「日本喜劇映画の白眉。宇野重吉と大地喜和子に渥美清の演技合戦の、完成された人情譚」男はつらいよ 寅次郎夕焼け小焼け Gustavさんの映画レビュー(感想・評価)
日本喜劇映画の白眉。宇野重吉と大地喜和子に渥美清の演技合戦の、完成された人情譚
日本喜劇映画の歴史に残る”寅さんシリーズ”の中で、その範疇を越えた傑作である。まずストーリーの構築度が高い脚本の巧みさ、次に円熟し安定した山田洋次監督の演出の見事さ、そして名優宇野重吉、女優大地喜和子の演技と互角に対決する渥美清の真剣な演技があった。ここには、マンネリに陥った山田監督も渥美清の寅さんもいない。枯淡の自然体に到達した演技で魅せる宇野重吉と寅さん。メリハリの効いた演技と天真爛漫な個性を輝かせる大地喜和子と寅さん。その演技比べの面白さと見応えが、日本映画としてとても貴重と思えて感慨深く、感動的でさえあった。

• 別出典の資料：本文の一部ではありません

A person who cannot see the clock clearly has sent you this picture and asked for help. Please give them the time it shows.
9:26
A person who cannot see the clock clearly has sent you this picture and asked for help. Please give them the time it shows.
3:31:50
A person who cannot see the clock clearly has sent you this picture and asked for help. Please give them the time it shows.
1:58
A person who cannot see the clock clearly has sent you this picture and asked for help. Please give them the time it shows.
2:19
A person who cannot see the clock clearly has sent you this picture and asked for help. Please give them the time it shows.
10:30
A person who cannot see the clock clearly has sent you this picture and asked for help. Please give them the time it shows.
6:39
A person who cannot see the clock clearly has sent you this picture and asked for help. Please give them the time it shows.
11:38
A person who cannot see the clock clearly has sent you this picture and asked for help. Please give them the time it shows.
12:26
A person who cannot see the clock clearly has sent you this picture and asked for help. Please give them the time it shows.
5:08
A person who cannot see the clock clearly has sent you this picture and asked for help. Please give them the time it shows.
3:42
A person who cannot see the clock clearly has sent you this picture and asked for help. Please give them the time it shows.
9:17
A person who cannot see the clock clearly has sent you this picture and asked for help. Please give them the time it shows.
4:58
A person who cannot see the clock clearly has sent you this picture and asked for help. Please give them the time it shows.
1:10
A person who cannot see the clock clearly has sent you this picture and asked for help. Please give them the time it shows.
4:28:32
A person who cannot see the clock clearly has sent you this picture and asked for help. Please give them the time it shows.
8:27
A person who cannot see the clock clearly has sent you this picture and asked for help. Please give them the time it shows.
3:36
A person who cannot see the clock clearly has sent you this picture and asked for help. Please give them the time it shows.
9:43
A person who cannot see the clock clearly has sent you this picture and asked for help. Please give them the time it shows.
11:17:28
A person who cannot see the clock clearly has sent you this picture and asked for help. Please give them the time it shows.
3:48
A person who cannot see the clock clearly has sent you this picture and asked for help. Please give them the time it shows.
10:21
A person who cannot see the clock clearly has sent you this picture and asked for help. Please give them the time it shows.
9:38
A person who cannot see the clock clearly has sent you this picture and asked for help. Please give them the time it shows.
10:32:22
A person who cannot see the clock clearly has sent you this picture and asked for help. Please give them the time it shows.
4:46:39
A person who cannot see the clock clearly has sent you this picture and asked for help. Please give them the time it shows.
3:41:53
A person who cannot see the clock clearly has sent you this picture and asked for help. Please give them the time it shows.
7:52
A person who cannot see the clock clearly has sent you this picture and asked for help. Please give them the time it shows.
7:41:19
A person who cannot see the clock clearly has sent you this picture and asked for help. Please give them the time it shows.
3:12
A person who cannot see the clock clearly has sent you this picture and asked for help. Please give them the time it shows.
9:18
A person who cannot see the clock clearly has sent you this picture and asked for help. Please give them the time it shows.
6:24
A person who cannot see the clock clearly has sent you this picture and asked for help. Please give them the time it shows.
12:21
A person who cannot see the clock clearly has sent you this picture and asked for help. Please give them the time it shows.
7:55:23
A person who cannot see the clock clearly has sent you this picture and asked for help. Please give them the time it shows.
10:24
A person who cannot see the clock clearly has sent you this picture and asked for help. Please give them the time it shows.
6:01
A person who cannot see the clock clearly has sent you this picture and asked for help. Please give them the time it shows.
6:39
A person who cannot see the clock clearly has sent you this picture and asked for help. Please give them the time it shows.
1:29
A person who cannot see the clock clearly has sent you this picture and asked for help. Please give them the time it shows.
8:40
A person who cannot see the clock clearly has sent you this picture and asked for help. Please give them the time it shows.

宇野重吉の役は日本画壇の第一人者池ノ内青観であるが、どうも奥さんの尻に敷かれて家にいるのが嫌そうで、またその風体で家庭で浮いているようだ。だから夜は場末の酒場で独り寂しく酒に酔うことでしか息抜きがない。しかも、みすぼらしい格好をして酔い潰れているので店の者に手荒く扱われている。それを目にした寅さんが情けを掛ける発端から、物語は意外な展開を見せる。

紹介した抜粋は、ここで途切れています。